Hello from our snowy farm in Limington.

We wish everyone a happy new year, hopefully this is the year that all of our resolutions stick and we become a horde of super heroes sprinting toward the sunrise. Here here.

We talk about the weather and we think about the moon. Both of these things affect our soil so they are fantastically important.

There is a hole in the top of our hoophouse that we haven’t fixed, but not for lack of trying. It is about the size of a checkerboard. Our friend Spike Dude climbed up there on a ladder and fell about 10 feet onto his back in the pac choi, then climbed up again and put a patch on it. I do not have much faith in the patch. Do you have any ideas?

Our goat Mooner is still giving about a half-gallon of milk a day – I suspect she just likes the one on one time with the grain bag that all milking mamas are awarded for their contribution to our good health. Their little log cabin is quite handsome in the snow. Contrary to popular belief the goats do not eat Christmas trees – but I am not going to remove the tree from their area, it’s theirs now, they can deal with it.

I bought two Volvos that do not run. One of them I bought in Rhode Island and drove 70mph on the highway to get home. My father is a mechanic and he said the car isn’t even safe enough to drive to Jongerdon’s.

I can’t call it Sleeper’s and I can’t stop buying the wrong Volvos.

We haven’t ordered seeds yet but we do own a fine collection of catalogues. They are like baby albums for plants. Oh how cute!

Alaena said there should be something in the newsletter about pizza so I will oblige and say that so far this year we have eaten zero pizzas. None. We did, however, make sausage using a grinder auger deal that Dylan and Alaena bought. The sausages were spicy and delicious.

Our winter CSA is humming along. With help from the Earle Family Farm, The Hancock Family Farm, Pork Hill Farm, Burnt Meadow Nursery and Hosac Farm we’ve been getting the food to the people. We call our operation the Foothill Farm Alliance. I always enjoy the drive from Limington to Conway on 113 – that is where we meet to divide the shares.

You know that drive? With the dark blue mountains and all the lakes? That is a great drive for coffee and mellow tunes.

Steve Colby (a relative of Spike’s) cleared some land for us basically doubling the size of our farm. He was out there in this great big excavator, plucking boulders the size of Cadillacs and spin-whipping them into a pile. Must feel strange to move and see the sun after all those years spent in the mud. Steve Colby is a great excavator.

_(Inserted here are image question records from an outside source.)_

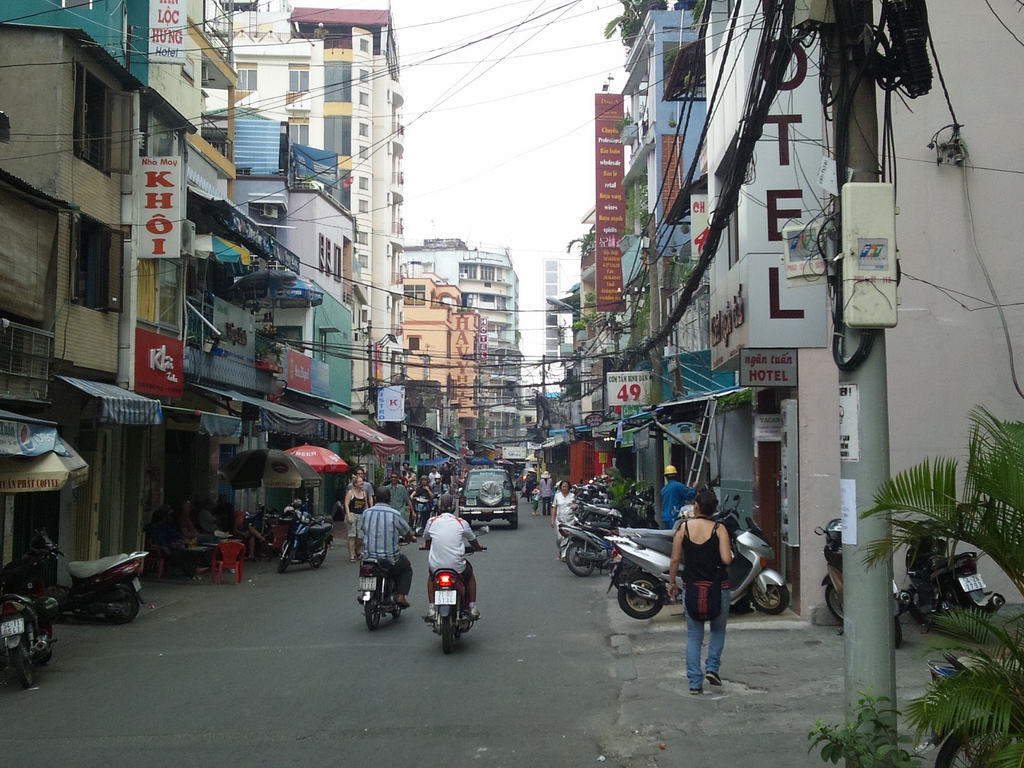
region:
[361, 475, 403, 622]
man riding on motorbike in street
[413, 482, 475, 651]
man riding on motorbike in street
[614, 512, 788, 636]
motorcycle parked on side of street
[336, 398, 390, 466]
red awning on side of building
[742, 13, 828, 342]
white and red motel sign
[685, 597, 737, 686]
blue denim jeans on woman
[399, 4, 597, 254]
cloudy white sky above street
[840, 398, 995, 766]
green palm on side of road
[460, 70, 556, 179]
a view of sky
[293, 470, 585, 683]
a bikes in road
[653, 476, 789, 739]
a girl in road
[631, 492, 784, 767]
a girl near buildiing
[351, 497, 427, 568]
a man in bike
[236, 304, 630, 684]
a view of traffic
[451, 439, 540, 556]
a van in road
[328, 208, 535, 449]
a view of building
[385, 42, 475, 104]
a view of wire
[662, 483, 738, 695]
woman wearing black tanktop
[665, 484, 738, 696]
woman wearing blue jeans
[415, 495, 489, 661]
man in white shirt riding motorcycle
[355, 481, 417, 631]
man riding a motorcycle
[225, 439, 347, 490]
two open umbrellas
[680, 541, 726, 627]
black and red bag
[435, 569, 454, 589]
bright red lit brake light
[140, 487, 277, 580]
people sitting in front of building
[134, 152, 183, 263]
white sign with red letters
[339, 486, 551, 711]
two people on mopeds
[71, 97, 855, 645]
a busy narrow street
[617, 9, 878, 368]
white sign for a hotel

Dylan and my great grandfather apparently loved books because our old house is filled with them. I love books too, as things to read but also just as things. Recently I found a tiny leather-bound copy of Edgar Allan Poe’s “The Gold Bug”. It was exciting to find, a real artifact. This has nothing to do with farming but everything to do with “The Gold Bug”.

We would love some feedback on vegetable varieties – are there things you used to eat that you cant find anymore that you would love to eat again? Tell us so we can grow new things. Share your knowledge with us – it’s selfish of you to keep your secret vegetable varieties from us.

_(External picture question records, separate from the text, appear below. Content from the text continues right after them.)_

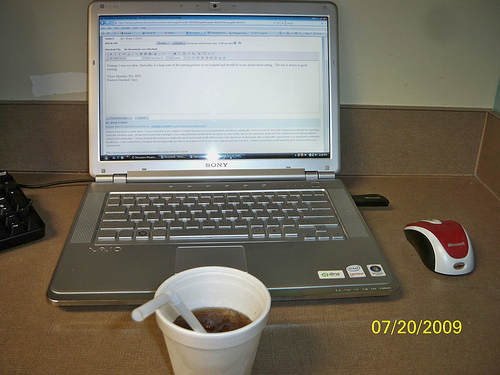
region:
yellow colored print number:
[370, 318, 381, 333]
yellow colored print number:
[380, 317, 390, 332]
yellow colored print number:
[395, 316, 405, 332]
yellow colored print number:
[406, 316, 416, 333]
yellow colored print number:
[420, 316, 432, 331]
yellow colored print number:
[430, 317, 441, 333]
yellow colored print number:
[440, 318, 453, 334]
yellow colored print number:
[451, 315, 462, 335]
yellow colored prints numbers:
[370, 316, 388, 333]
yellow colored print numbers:
[422, 318, 464, 334]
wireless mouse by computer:
[401, 215, 476, 276]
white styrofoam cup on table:
[131, 264, 267, 373]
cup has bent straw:
[124, 267, 271, 374]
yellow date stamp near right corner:
[367, 317, 461, 339]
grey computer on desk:
[47, 4, 402, 307]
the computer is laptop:
[49, 1, 398, 311]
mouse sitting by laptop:
[398, 213, 474, 278]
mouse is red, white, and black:
[404, 212, 471, 279]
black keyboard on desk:
[1, 171, 43, 258]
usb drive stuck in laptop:
[348, 191, 389, 211]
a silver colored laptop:
[52, 5, 392, 299]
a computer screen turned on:
[97, 7, 334, 165]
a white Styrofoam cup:
[142, 271, 264, 373]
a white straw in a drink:
[125, 284, 237, 350]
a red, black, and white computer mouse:
[402, 214, 478, 284]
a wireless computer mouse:
[394, 208, 486, 288]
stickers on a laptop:
[312, 257, 384, 291]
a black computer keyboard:
[0, 164, 52, 249]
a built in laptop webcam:
[207, 0, 222, 12]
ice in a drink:
[192, 305, 249, 337]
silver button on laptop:
[98, 228, 119, 244]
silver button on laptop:
[116, 228, 133, 239]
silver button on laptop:
[151, 228, 165, 240]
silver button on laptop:
[166, 227, 249, 237]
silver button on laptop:
[250, 225, 266, 238]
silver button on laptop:
[267, 224, 284, 237]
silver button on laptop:
[281, 223, 296, 240]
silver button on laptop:
[303, 227, 318, 239]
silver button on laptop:
[315, 230, 331, 242]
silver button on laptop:
[329, 229, 343, 241]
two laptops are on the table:
[7, 159, 327, 276]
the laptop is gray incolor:
[99, 197, 373, 289]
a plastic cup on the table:
[123, 281, 313, 374]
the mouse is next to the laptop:
[396, 184, 480, 295]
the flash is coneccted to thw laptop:
[352, 187, 399, 199]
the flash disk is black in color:
[355, 179, 395, 209]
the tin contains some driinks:
[152, 269, 268, 373]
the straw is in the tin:
[126, 294, 225, 344]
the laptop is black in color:
[1, 179, 41, 250]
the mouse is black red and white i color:
[413, 209, 460, 291]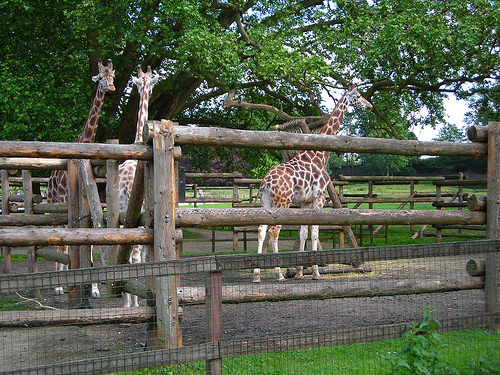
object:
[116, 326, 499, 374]
lawn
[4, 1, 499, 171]
tree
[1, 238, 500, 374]
net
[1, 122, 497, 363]
fence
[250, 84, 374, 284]
giraffe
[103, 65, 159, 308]
giraffe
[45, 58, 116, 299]
giraffe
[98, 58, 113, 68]
antlers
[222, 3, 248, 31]
branch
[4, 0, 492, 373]
zoo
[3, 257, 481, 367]
dirt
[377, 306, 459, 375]
bush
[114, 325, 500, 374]
grass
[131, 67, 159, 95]
head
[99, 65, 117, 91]
head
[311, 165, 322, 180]
spot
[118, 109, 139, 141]
trunk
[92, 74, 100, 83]
ear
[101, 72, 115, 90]
face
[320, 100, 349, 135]
neck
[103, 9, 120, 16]
leaf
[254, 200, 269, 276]
leg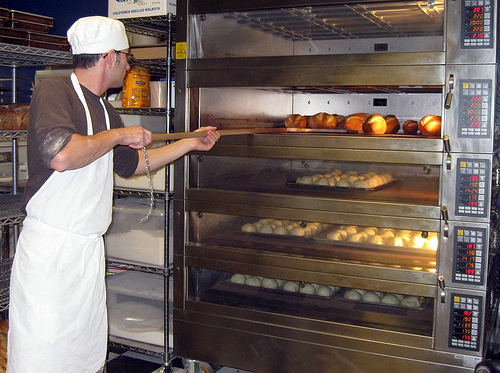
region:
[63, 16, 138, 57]
The man is wearing a chef hat.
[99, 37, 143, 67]
The chef is wearing glasses.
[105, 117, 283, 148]
The man is holding the stick.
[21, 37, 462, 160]
The man is baking bread.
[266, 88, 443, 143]
Bread in the oven.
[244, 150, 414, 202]
Bread dough cooking in the oven.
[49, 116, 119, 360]
The man is wearing a white apron.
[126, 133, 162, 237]
Chain hanging from the stick.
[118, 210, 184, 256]
Flower in the container.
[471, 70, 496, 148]
Buttons on the oven.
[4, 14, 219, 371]
A man in an apron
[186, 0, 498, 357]
A stack of ovens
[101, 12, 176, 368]
A set of metal shelves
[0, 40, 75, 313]
A set of metal shelves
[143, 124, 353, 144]
A large wooden paddle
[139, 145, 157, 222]
a small metal chain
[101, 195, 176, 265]
A large plastic container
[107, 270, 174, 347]
A large plastic container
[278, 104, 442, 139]
some bread in an oven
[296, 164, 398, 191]
some dough in an oven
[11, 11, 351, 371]
a person getting bread in the oven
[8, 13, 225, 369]
a person in front of the oven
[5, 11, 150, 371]
a person wearing an apron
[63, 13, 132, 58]
a white hat the person is wearing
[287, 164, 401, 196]
a uncooked bread in the oven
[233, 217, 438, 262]
trays of uncooked bread in the oven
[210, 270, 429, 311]
trays of uncooked bread in the oven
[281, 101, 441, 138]
cooked bread in the oven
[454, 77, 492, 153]
a control panel of the oven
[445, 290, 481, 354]
a control panel of the oven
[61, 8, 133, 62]
man's hat is white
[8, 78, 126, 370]
man wearing an apron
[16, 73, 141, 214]
man's shirt is brown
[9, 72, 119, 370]
man's apron is white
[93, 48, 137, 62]
man is wearing eye glasses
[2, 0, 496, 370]
man is getting bread from oven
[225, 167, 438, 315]
the bread is baking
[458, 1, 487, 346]
red and orange numbers on ovens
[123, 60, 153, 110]
orange bag on the rack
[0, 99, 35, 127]
bread on the rack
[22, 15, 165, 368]
this is a person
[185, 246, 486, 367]
this is an oven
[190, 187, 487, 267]
this is an oven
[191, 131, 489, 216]
this is an oven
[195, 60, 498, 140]
this is an oven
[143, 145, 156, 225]
this is a chain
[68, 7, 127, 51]
this is a chefs cap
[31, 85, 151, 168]
this is a hand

I think that very well covers it. Bring on the snow, bring on the cold, bring on the tabletop games. Bring on the good beer, bring on the celeriac, bring on the best sleep of the year.

Peace and love and peace.

~Stowe (Marina, Dylan, and Alaena)

Stowe harvesting bok choy from the high tunnel.
Dyl and his freshly linked sausage.
Setting up for the winter share pick-up at Earle Family Farm.